|A miner crushes cobalt before it is tested for purity at the Kasulo mine in Kolwezi, Democratic Republic of Congo. A consortium of the world's top cobalt producers and users launched a pilot project to increase supply chain traceability through blockchain.
Source: Sebastian Meyer/Corbis News via Getty News
Leading U.S. electric vehicle manufacturer Tesla Inc. recently hopped on board a pilot program that uses blockchain to increase transparency along battery metal supply chains.
The technology, called Re|Source, will enable users to trace the provenance of cobalt, a metal used in a variety of EV batteries, "from upstream cobalt production facilities in the Democratic Republic of the Congo to downstream electric vehicle productions sites," according to Glencore PLC. The Swiss mining company is one of the world's largest cobalt producers and a founding Re|Source member.
Fellow mining companies China Molybdenum Co. Ltd. and Eurasian Resources Group SARL are also founders of the group. The team of companies intends to pilot the platform in DRC, where the majority of cobalt is mined, and in Europe, Asia and the U.S., Glencore said. In 2020, DRC produced 95,911 tonnes of cobalt, accounting for 68.9% of the world's mine supply, according to S&P Global Market Intelligence data.
"Tesla selected to collaborate with Re|Source because it is industry-led, is designed to be readily accessible and inclusive to all parties across the supply chain and is scalable, which means it can include other critical battery materials in the future," Tesla stated in an August impact report.
While there have been several proposals to use blockchain databases to track metals along the supply chain, Tesla's decision to sign onto Re|Source could make a difference in helping the blockchain technology transition to a commercial scale, according to industry experts.
Re|Source will be piloted in 2021 and the group plans to launch the full platform in 2022, Tesla said. The company also started collaborating with mining giant BHP Group to track nickel from its Nickel West mine in Australia to a factory in Shanghai where EVs are manufactured.
In the meantime, global cobalt mine supply is expected to accelerate in response to rising demand, with S&P Global Market Intelligence analysts forecasting total cobalt output reaching 221,970 tonnes by 2025, about 60.0% more than 2020 production.
Pressure from consumers, companies
Making an EV battery requires a number of metals, such as cobalt, nickel and lithium, and the route these commodities take between extraction and sale can be shrouded in secrecy. As countries around the world mobilize to electrify transportation and energy sectors, metals companies and customers have intensified their scrutiny of human rights and environmental conditions at mining sites and processing facilities.
Calls for greater traceability along critical mineral supply chains have become increasingly common, Benchmark Mineral Intelligence analyst George Miller said.
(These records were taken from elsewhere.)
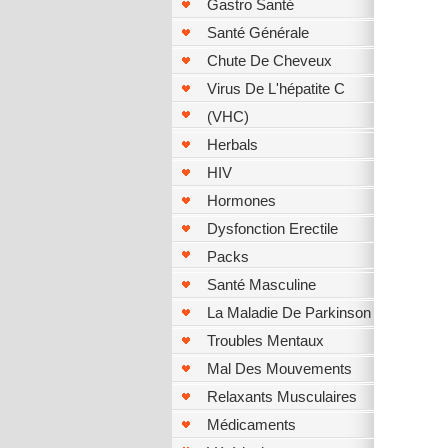
Gastro Santé
Santé Générale
Chute De Cheveux
Virus De L'hépatite C
(VHC)
Herbals
HIV
Hormones
Dysfonction Erectile
Packs
Santé Masculine
La Maladie De Parkinson
Troubles Mentaux
Mal Des Mouvements
Relaxants Musculaires
Médicaments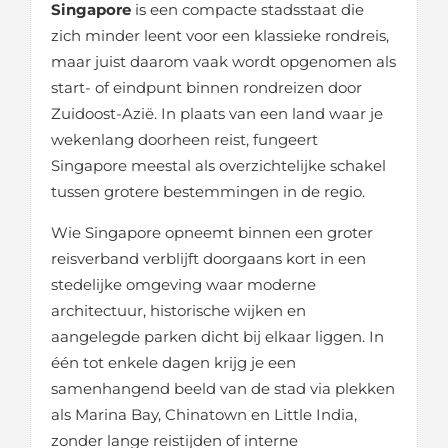
Singapore
is een compacte stadsstaat die
zich minder leent voor een klassieke rondreis,
maar juist daarom vaak wordt opgenomen als
start- of eindpunt binnen rondreizen door
Zuidoost-Azië. In plaats van een land waar je
wekenlang doorheen reist, fungeert
Singapore meestal als overzichtelijke schakel
tussen grotere bestemmingen in de regio.
Wie Singapore opneemt binnen een groter
reisverband verblijft doorgaans kort in een
stedelijke omgeving waar moderne
architectuur, historische wijken en
aangelegde parken dicht bij elkaar liggen. In
één tot enkele dagen krijg je een
samenhangend beeld van de stad via plekken
als Marina Bay, Chinatown en Little India,
zonder lange reistijden of interne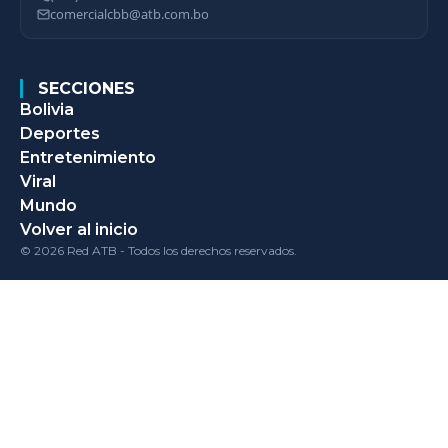
comercialcbb@atb.com.bo
SECCIONES
Bolivia
Deportes
Entretenimiento
Viral
Mundo
Volver al inicio
© 2026 Red ATB - Todos los derechos reservados.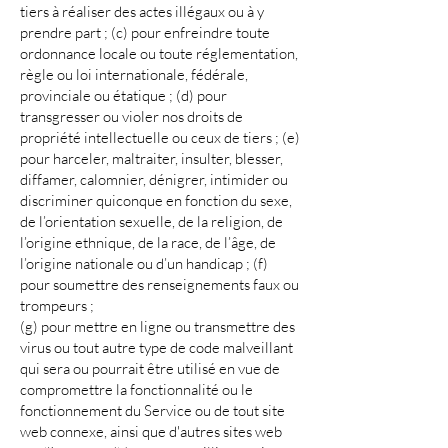
tiers à réaliser des actes illégaux ou à y
prendre part ; (c) pour enfreindre toute
ordonnance locale ou toute réglementation,
règle ou loi internationale, fédérale,
provinciale ou étatique ; (d) pour
transgresser ou violer nos droits de
propriété intellectuelle ou ceux de tiers ; (e)
pour harceler, maltraiter, insulter, blesser,
diffamer, calomnier, dénigrer, intimider ou
discriminer quiconque en fonction du sexe,
de l’orientation sexuelle, de la religion, de
l’origine ethnique, de la race, de l’âge, de
l’origine nationale ou d’un handicap ; (f)
pour soumettre des renseignements faux ou
trompeurs ;
(g) pour mettre en ligne ou transmettre des
virus ou tout autre type de code malveillant
qui sera ou pourrait être utilisé en vue de
compromettre la fonctionnalité ou le
fonctionnement du Service ou de tout site
web connexe, ainsi que d'autres sites web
"I think the real driver behind that is consumer attitudes toward supply chains," Miller explained. "They want to know that the lithium and minerals going into their electric vehicles are as green as they possibly can be and in alignment with the end-product, which is the electric vehicle itself."
Traceability platforms like Re|Source intend to fill in these gaps by applying a unique code to supplies and tracking them across the supply chain.
"Projects like Re|Source are about managing risks while giving that certainty and assurance downstream, and ultimately to customers," Adam McCarthy, president of the Cobalt Institute, said in an interview. The institute serves as a strategic advisor for the project. "That is what we seek to do so that you can ultimately use cobalt knowing that there are challenges, there are risks, but the industry is doing the things they need to do to address them. That is what this project can do."
McCarthy also called Re|Source "unique" compared to similar proposals because it aims to span the entire supply chain, and it has the backing of the industry's top producers and customers.
But that doesn't mean achieving widespread traceability will be easy.
"Supply chain provenance tracking gets pretty tricky when it comes to things like metals [such as] lithium," said Abigail Wulf, director of critical minerals strategy at Securing America's Future Energy, or SAFE. "If you are smelting down or refining a metal to about 99.99% purity, it loses its unique signature."
SAFE advocates for greater U.S. mineral independence in part by increasing domestic sourcing of critical minerals and partnering with allied nations that uphold stronger worker and environmental standards.
Implementing safeguards along global value chains can be challenging, yet Wulf considers the rise in blockchain proposals promising. SAFE is also advocating for the U.S. Geological Survey to develop a more robust framework to track mineral provenance to help increase supply chain transparency.
"We want to create transparent supply chains using technology such as blockchain to make sure that people are adhering to these high standards, which we think will ultimately help benefit American and North American-allied workers and bring those supply chains back to our shores," Wulf said.
Despite the promise seen in technologies, there isn't necessarily a silver bullet, industry experts said.
"Traceability is important, but in a global value chain, we need to do more," McCarthy said. "What we have seen [work] is engaging with local communities, making sure there are certifiable standards and coupling that with using new and emerging technology for traceability."